Dataset entries:

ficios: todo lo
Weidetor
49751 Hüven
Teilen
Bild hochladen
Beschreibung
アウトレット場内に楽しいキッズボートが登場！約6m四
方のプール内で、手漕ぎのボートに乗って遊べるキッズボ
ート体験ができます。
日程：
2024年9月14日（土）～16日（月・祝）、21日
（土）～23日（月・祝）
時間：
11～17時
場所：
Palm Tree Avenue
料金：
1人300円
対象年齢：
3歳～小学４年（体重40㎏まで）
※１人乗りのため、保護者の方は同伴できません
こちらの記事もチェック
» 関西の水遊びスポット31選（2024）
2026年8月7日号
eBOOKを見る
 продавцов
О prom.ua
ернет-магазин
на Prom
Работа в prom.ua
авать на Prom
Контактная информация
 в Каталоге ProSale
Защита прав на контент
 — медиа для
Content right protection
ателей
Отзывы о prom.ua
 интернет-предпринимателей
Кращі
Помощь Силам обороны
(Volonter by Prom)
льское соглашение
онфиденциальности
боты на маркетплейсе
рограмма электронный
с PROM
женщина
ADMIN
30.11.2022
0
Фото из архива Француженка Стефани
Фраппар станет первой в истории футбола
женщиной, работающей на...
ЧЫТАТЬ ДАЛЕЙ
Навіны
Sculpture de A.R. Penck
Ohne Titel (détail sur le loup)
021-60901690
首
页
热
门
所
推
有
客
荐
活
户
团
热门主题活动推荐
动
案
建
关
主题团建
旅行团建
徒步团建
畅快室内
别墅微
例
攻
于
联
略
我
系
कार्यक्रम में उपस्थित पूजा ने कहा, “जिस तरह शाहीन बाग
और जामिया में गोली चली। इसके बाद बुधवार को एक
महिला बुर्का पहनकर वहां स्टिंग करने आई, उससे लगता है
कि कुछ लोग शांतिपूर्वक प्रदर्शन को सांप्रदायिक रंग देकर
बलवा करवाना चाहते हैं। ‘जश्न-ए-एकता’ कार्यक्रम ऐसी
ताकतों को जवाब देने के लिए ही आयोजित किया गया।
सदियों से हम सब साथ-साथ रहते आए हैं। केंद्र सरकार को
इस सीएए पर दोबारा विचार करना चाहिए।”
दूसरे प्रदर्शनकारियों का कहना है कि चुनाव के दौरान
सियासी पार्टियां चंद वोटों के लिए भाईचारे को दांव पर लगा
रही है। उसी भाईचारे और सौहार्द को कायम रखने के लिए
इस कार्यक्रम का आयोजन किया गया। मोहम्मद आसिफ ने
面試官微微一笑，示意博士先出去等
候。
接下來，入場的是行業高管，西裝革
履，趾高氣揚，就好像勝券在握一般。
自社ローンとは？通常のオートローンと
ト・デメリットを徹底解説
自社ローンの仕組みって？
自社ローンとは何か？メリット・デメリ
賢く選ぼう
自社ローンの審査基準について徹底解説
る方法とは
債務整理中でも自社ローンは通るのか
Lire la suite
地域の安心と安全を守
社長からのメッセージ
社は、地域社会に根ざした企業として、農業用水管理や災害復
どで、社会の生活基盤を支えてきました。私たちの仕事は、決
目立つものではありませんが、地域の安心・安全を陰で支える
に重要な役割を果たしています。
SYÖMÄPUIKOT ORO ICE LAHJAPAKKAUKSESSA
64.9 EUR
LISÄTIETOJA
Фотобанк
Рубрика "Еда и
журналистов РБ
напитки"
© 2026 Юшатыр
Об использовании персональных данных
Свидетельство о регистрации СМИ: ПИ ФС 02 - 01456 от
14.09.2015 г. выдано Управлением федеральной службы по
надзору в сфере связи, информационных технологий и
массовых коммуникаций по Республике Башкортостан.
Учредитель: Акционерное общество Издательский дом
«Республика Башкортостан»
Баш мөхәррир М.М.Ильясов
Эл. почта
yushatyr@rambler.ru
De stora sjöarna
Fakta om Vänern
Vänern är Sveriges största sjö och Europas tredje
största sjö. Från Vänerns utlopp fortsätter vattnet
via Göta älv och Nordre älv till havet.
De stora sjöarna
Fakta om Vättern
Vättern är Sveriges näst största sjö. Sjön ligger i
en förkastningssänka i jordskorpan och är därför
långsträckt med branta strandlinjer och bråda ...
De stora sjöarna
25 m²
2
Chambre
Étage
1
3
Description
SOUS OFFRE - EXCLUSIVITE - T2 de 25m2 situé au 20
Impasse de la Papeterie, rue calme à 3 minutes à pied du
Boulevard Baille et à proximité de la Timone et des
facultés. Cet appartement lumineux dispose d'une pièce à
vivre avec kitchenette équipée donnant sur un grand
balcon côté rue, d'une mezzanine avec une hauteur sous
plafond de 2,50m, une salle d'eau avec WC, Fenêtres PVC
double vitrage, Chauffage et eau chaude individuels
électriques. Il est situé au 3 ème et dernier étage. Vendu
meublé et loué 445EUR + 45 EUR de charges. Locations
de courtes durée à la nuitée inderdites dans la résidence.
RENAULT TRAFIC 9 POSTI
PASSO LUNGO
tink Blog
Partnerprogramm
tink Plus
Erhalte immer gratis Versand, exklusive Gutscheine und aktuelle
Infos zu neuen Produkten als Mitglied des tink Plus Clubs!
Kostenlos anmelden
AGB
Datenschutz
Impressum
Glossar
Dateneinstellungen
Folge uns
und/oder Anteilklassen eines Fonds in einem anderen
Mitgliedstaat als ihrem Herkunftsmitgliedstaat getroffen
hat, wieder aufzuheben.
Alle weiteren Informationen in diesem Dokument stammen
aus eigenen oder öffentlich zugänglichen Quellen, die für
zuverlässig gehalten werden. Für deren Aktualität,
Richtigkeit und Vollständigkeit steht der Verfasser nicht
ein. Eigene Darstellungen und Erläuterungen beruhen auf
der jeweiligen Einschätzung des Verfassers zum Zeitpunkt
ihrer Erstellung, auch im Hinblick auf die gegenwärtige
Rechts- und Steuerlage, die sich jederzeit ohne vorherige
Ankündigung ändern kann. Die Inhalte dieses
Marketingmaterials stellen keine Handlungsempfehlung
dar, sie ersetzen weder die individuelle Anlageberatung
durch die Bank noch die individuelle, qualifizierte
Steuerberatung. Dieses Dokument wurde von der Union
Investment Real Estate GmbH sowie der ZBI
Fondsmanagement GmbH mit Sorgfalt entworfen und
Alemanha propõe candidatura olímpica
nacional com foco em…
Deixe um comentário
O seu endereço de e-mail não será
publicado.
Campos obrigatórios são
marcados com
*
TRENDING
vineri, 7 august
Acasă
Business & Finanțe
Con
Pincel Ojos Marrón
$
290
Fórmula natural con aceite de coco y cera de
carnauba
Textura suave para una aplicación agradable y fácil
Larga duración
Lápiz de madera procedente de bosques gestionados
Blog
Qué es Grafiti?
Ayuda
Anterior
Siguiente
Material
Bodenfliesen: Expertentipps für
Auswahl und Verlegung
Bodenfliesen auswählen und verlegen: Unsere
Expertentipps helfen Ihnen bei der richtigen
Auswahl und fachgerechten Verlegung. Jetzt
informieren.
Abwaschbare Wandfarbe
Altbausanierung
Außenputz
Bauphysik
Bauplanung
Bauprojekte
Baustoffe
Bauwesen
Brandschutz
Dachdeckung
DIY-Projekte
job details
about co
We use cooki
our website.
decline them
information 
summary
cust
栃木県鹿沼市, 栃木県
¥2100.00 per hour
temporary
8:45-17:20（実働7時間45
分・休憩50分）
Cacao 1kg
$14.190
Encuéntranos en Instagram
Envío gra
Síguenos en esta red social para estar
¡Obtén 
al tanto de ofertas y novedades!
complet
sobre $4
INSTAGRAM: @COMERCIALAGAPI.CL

_Problem details_:
Write out each line of the data above again, exactly as given.

_Reply_:
ficios: todo lo
Weidetor
49751 Hüven
Teilen
Bild hochladen
Beschreibung
アウトレット場内に楽しいキッズボートが登場！約6m四
方のプール内で、手漕ぎのボートに乗って遊べるキッズボ
ート体験ができます。
日程：
2024年9月14日（土）～16日（月・祝）、21日
（土）～23日（月・祝）
時間：
11～17時
場所：
Palm Tree Avenue
料金：
1人300円
対象年齢：
3歳～小学４年（体重40㎏まで）
※１人乗りのため、保護者の方は同伴できません
こちらの記事もチェック
» 関西の水遊びスポット31選（2024）
2026年8月7日号
eBOOKを見る
 продавцов
О prom.ua
ернет-магазин
на Prom
Работа в prom.ua
авать на Prom
Контактная информация
 в Каталоге ProSale
Защита прав на контент
 — медиа для
Content right protection
ателей
Отзывы о prom.ua
 интернет-предпринимателей
Кращі
Помощь Силам обороны
(Volonter by Prom)
льское соглашение
онфиденциальности
боты на маркетплейсе
рограмма электронный
с PROM
женщина
ADMIN
30.11.2022
0
Фото из архива Француженка Стефани
Фраппар станет первой в истории футбола
женщиной, работающей на...
ЧЫТАТЬ ДАЛЕЙ
Навіны
Sculpture de A.R. Penck
Ohne Titel (détail sur le loup)
021-60901690
首
页
热
门
所
推
有
客
荐
活
户
团
热门主题活动推荐
动
案
建
关
主题团建
旅行团建
徒步团建
畅快室内
别墅微
例
攻
于
联
略
我
系
कार्यक्रम में उपस्थित पूजा ने कहा, “जिस तरह शाहीन बाग
और जामिया में गोली चली। इसके बाद बुधवार को एक
महिला बुर्का पहनकर वहां स्टिंग करने आई, उससे लगता है
कि कुछ लोग शांतिपूर्वक प्रदर्शन को सांप्रदायिक रंग देकर
बलवा करवाना चाहते हैं। ‘जश्न-ए-एकता’ कार्यक्रम ऐसी
ताकतों को जवाब देने के लिए ही आयोजित किया गया।
सदियों से हम सब साथ-साथ रहते आए हैं। केंद्र सरकार को
इस सीएए पर दोबारा विचार करना चाहिए।”
दूसरे प्रदर्शनकारियों का कहना है कि चुनाव के दौरान
सियासी पार्टियां चंद वोटों के लिए भाईचारे को दांव पर लगा
रही है। उसी भाईचारे और सौहार्द को कायम रखने के लिए
इस कार्यक्रम का आयोजन किया गया। मोहम्मद आसिफ ने
面試官微微一笑，示意博士先出去等
候。
接下來，入場的是行業高管，西裝革
履，趾高氣揚，就好像勝券在握一般。
自社ローンとは？通常のオートローンと
ト・デメリットを徹底解説
自社ローンの仕組みって？
自社ローンとは何か？メリット・デメリ
賢く選ぼう
自社ローンの審査基準について徹底解説
る方法とは
債務整理中でも自社ローンは通るのか
Lire la suite
地域の安心と安全を守
社長からのメッセージ
社は、地域社会に根ざした企業として、農業用水管理や災害復
どで、社会の生活基盤を支えてきました。私たちの仕事は、決
目立つものではありませんが、地域の安心・安全を陰で支える
に重要な役割を果たしています。
SYÖMÄPUIKOT ORO ICE LAHJAPAKKAUKSESSA
64.9 EUR
LISÄTIETOJA
Фотобанк
Рубрика "Еда и
журналистов РБ
напитки"
© 2026 Юшатыр
Об использовании персональных данных
Свидетельство о регистрации СМИ: ПИ ФС 02 - 01456 от
14.09.2015 г. выдано Управлением федеральной службы по
надзору в сфере связи, информационных технологий и
массовых коммуникаций по Республике Башкортостан.
Учредитель: Акционерное общество Издательский дом
«Республика Башкортостан»
Баш мөхәррир М.М.Ильясов
Эл. почта
yushatyr@rambler.ru
De stora sjöarna
Fakta om Vänern
Vänern är Sveriges största sjö och Europas tredje
största sjö. Från Vänerns utlopp fortsätter vattnet
via Göta älv och Nordre älv till havet.
De stora sjöarna
Fakta om Vättern
Vättern är Sveriges näst största sjö. Sjön ligger i
en förkastningssänka i jordskorpan och är därför
långsträckt med branta strandlinjer och bråda ...
De stora sjöarna
25 m²
2
Chambre
Étage
1
3
Description
SOUS OFFRE - EXCLUSIVITE - T2 de 25m2 situé au 20
Impasse de la Papeterie, rue calme à 3 minutes à pied du
Boulevard Baille et à proximité de la Timone et des
facultés. Cet appartement lumineux dispose d'une pièce à
vivre avec kitchenette équipée donnant sur un grand
balcon côté rue, d'une mezzanine avec une hauteur sous
plafond de 2,50m, une salle d'eau avec WC, Fenêtres PVC
double vitrage, Chauffage et eau chaude individuels
électriques. Il est situé au 3 ème et dernier étage. Vendu
meublé et loué 445EUR + 45 EUR de charges. Locations
de courtes durée à la nuitée inderdites dans la résidence.
RENAULT TRAFIC 9 POSTI
PASSO LUNGO
tink Blog
Partnerprogramm
tink Plus
Erhalte immer gratis Versand, exklusive Gutscheine und aktuelle
Infos zu neuen Produkten als Mitglied des tink Plus Clubs!
Kostenlos anmelden
AGB
Datenschutz
Impressum
Glossar
Dateneinstellungen
Folge uns
und/oder Anteilklassen eines Fonds in einem anderen
Mitgliedstaat als ihrem Herkunftsmitgliedstaat getroffen
hat, wieder aufzuheben.
Alle weiteren Informationen in diesem Dokument stammen
aus eigenen oder öffentlich zugänglichen Quellen, die für
zuverlässig gehalten werden. Für deren Aktualität,
Richtigkeit und Vollständigkeit steht der Verfasser nicht
ein. Eigene Darstellungen und Erläuterungen beruhen auf
der jeweiligen Einschätzung des Verfassers zum Zeitpunkt
ihrer Erstellung, auch im Hinblick auf die gegenwärtige
Rechts- und Steuerlage, die sich jederzeit ohne vorherige
Ankündigung ändern kann. Die Inhalte dieses
Marketingmaterials stellen keine Handlungsempfehlung
dar, sie ersetzen weder die individuelle Anlageberatung
durch die Bank noch die individuelle, qualifizierte
Steuerberatung. Dieses Dokument wurde von der Union
Investment Real Estate GmbH sowie der ZBI
Fondsmanagement GmbH mit Sorgfalt entworfen und
Alemanha propõe candidatura olímpica
nacional com foco em…
Deixe um comentário
O seu endereço de e-mail não será
publicado.
Campos obrigatórios são
marcados com
*
TRENDING
vineri, 7 august
Acasă
Business & Finanțe
Con
Pincel Ojos Marrón
$
290
Fórmula natural con aceite de coco y cera de
carnauba
Textura suave para una aplicación agradable y fácil
Larga duración
Lápiz de madera procedente de bosques gestionados
Blog
Qué es Grafiti?
Ayuda
Anterior
Siguiente
Material
Bodenfliesen: Expertentipps für
Auswahl und Verlegung
Bodenfliesen auswählen und verlegen: Unsere
Expertentipps helfen Ihnen bei der richtigen
Auswahl und fachgerechten Verlegung. Jetzt
informieren.
Abwaschbare Wandfarbe
Altbausanierung
Außenputz
Bauphysik
Bauplanung
Bauprojekte
Baustoffe
Bauwesen
Brandschutz
Dachdeckung
DIY-Projekte
job details
about co
We use cooki
our website.
decline them
information 
summary
cust
栃木県鹿沼市, 栃木県
¥2100.00 per hour
temporary
8:45-17:20（実働7時間45
分・休憩50分）
Cacao 1kg
$14.190
Encuéntranos en Instagram
Envío gra
Síguenos en esta red social para estar
¡Obtén 
al tanto de ofertas y novedades!
complet
sobre $4
INSTAGRAM: @COMERCIALAGAPI.CL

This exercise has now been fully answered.